Orbene, l’art. 5, co. 2, lett. a) D.M. cit. prevede che la regolarità contributiva sussiste anche in caso di:

“a) richiesta di rateizzazione per la quale l'Istituto competente abbia espresso parere favorevole”.

Come è dato osservare, ciò che la norma “parifica” alla “regolarità contributiva” è non solo la “richiesta di regolarizzazione” (come sostenuto dall’appellante), ma una richiesta che, una volta presentata, abbia altresì ottenuto il parere favorevole dell’Istituto previdenziale.

E ciò, in coerenza con i principi espressi dalla giurisprudenza e ora riportati, entro il termine previsto per la presentazione della domanda di partecipazione alla gara.

Tanto non risulta nel caso di specie, né è dimostrato dall’appellante che, come riportato, non assume l’intervenuta emissione del parere, ma offre una diversa e non condivisibile interpretazione della norma.

■ ■ ■ ■ ■ ■ ■

- _CONSEGNA_:
Riporta tutte le espressioni che nel brano sono racchiuse tra virgolette. Le voci costituiscono materiale a sé, distinto dal brano.

- _DATI_:
■ ■ ■ ■ ■ ■ ■

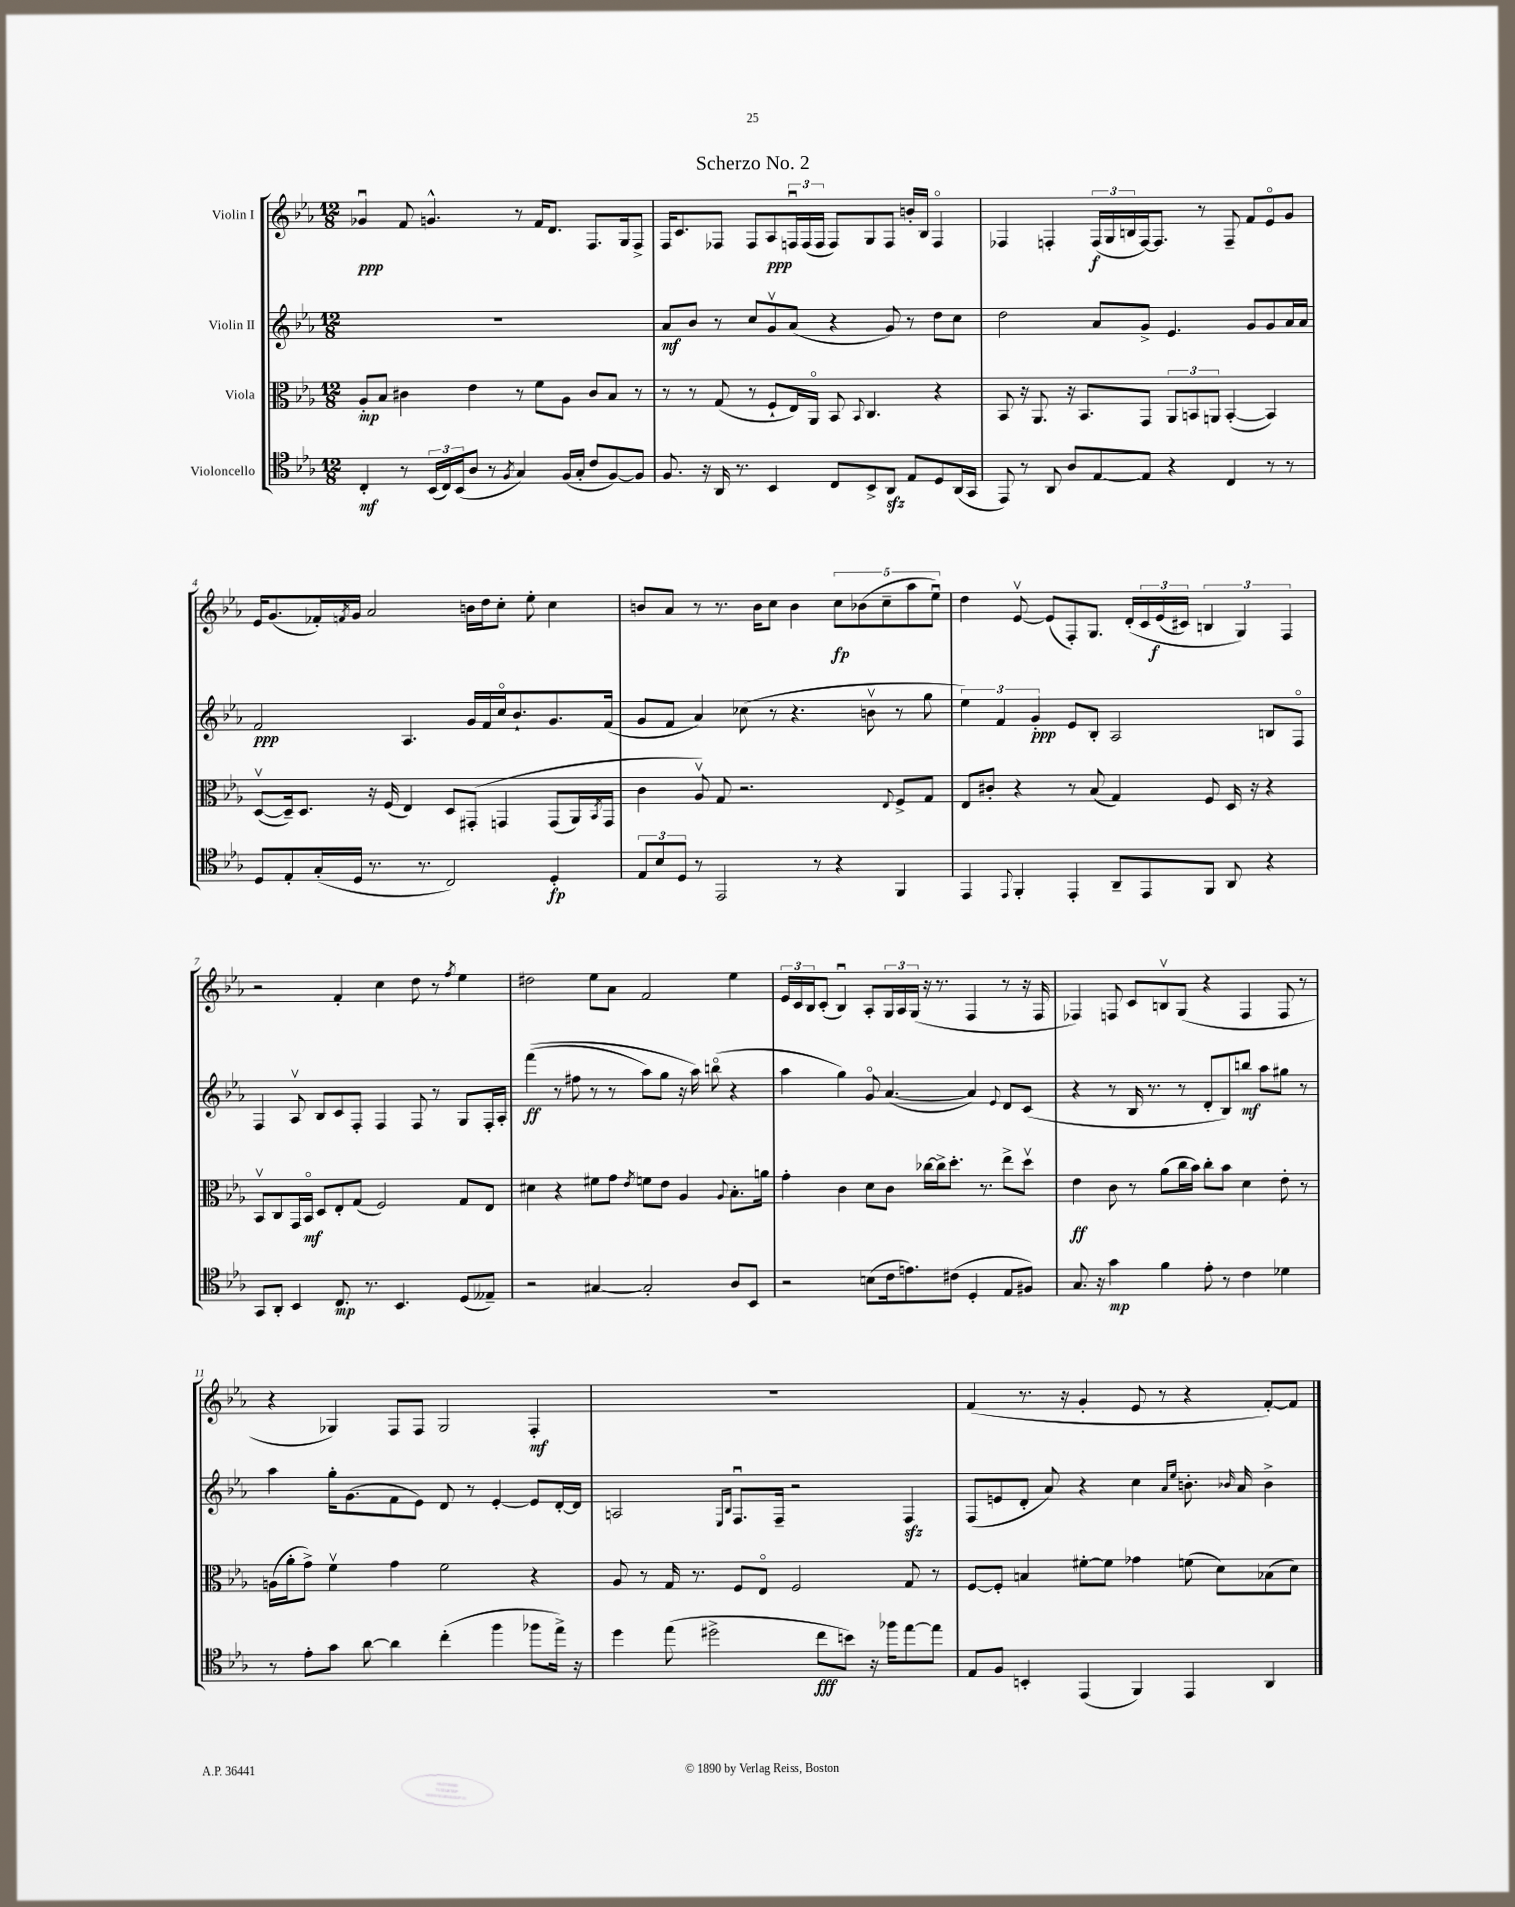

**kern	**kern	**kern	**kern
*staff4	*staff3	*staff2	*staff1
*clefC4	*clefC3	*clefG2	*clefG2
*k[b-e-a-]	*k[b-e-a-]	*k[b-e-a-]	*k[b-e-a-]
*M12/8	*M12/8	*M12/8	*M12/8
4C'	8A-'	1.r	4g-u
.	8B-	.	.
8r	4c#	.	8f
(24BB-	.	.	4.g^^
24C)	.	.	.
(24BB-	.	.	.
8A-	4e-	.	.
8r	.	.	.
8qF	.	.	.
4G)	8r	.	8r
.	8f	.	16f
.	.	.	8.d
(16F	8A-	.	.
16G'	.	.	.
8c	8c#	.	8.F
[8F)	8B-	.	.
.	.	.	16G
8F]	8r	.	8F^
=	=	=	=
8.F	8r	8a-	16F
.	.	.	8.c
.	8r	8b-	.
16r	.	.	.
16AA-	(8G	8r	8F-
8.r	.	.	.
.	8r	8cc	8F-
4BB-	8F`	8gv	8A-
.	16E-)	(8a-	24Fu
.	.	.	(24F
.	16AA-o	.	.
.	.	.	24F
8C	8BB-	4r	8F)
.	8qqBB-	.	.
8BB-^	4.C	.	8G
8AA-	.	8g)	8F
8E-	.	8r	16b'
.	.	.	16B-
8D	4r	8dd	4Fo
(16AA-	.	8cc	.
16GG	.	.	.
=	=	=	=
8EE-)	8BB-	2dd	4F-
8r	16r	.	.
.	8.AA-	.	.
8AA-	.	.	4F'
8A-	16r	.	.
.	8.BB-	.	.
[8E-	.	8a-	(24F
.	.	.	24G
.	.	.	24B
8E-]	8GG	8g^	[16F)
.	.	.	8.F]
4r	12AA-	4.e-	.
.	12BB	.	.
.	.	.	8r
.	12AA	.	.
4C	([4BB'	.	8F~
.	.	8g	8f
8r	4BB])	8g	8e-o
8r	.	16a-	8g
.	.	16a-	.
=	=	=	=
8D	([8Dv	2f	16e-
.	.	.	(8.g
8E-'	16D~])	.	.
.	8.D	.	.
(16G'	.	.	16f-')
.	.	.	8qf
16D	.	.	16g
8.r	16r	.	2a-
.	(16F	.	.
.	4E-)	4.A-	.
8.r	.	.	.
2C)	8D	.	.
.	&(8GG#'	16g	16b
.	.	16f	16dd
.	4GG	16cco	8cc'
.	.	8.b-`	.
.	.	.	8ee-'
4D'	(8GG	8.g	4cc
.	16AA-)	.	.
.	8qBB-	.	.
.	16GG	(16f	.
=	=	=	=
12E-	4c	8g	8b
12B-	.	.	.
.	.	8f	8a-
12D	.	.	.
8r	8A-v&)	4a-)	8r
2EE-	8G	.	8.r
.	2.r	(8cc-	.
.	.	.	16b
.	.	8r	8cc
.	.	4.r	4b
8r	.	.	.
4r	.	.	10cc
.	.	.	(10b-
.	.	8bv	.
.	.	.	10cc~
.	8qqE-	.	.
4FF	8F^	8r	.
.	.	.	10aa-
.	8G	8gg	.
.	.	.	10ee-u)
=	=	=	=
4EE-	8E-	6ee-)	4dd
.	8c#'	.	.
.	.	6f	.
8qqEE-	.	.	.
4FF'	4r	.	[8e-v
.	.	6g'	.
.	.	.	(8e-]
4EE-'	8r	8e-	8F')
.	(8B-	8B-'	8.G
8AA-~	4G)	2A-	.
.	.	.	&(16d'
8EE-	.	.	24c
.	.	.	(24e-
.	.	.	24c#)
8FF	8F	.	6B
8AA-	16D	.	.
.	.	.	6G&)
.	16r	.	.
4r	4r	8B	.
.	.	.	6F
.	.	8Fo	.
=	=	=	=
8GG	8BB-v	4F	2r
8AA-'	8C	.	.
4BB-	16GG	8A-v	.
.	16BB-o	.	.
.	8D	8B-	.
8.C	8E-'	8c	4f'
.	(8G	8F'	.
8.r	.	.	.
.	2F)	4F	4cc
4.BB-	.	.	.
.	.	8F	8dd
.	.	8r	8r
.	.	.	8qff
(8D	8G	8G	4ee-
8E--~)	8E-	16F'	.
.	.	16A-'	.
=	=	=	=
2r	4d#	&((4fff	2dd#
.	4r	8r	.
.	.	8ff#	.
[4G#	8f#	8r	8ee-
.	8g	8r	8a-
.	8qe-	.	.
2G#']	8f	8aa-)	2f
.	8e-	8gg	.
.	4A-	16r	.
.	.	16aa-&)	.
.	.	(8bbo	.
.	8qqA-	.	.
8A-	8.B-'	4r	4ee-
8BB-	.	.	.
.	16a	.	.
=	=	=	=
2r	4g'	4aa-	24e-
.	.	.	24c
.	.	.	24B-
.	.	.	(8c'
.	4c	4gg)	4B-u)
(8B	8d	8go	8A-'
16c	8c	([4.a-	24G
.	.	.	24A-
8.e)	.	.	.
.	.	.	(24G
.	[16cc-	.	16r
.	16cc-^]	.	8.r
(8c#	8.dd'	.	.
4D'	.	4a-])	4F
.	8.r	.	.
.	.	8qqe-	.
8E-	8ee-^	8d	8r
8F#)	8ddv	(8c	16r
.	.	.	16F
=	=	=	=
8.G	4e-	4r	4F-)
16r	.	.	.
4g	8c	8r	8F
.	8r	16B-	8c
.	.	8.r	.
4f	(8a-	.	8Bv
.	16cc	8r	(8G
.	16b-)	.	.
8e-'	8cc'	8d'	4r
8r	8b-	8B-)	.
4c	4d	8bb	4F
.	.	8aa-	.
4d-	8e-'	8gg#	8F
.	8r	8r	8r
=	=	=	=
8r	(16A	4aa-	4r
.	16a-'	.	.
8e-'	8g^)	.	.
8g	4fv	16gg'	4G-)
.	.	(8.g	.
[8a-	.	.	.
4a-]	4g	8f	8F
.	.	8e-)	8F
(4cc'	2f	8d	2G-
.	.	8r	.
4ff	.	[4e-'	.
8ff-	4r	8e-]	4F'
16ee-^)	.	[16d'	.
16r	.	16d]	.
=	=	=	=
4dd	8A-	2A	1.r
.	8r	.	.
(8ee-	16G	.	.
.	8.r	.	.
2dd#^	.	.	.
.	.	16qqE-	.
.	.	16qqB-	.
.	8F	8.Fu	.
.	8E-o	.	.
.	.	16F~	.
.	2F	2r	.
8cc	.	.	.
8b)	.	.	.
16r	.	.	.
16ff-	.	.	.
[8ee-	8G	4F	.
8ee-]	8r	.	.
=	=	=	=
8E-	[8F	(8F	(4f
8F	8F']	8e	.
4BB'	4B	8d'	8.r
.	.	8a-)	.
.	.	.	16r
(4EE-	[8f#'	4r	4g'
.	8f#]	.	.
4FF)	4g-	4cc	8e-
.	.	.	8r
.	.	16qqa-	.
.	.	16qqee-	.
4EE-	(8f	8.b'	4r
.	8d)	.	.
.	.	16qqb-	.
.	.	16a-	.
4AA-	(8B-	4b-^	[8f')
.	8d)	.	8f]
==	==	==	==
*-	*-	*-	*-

■ ■ ■ ■ ■ ■ ■

- _ESITO DELL'ESERCIZIO_:
- “a) richiesta di rateizzazione per la quale l'Istituto competente abbia espresso parere favorevole”
- “parifica”
- “regolarità contributiva”
- “richiesta di regolarizzazione”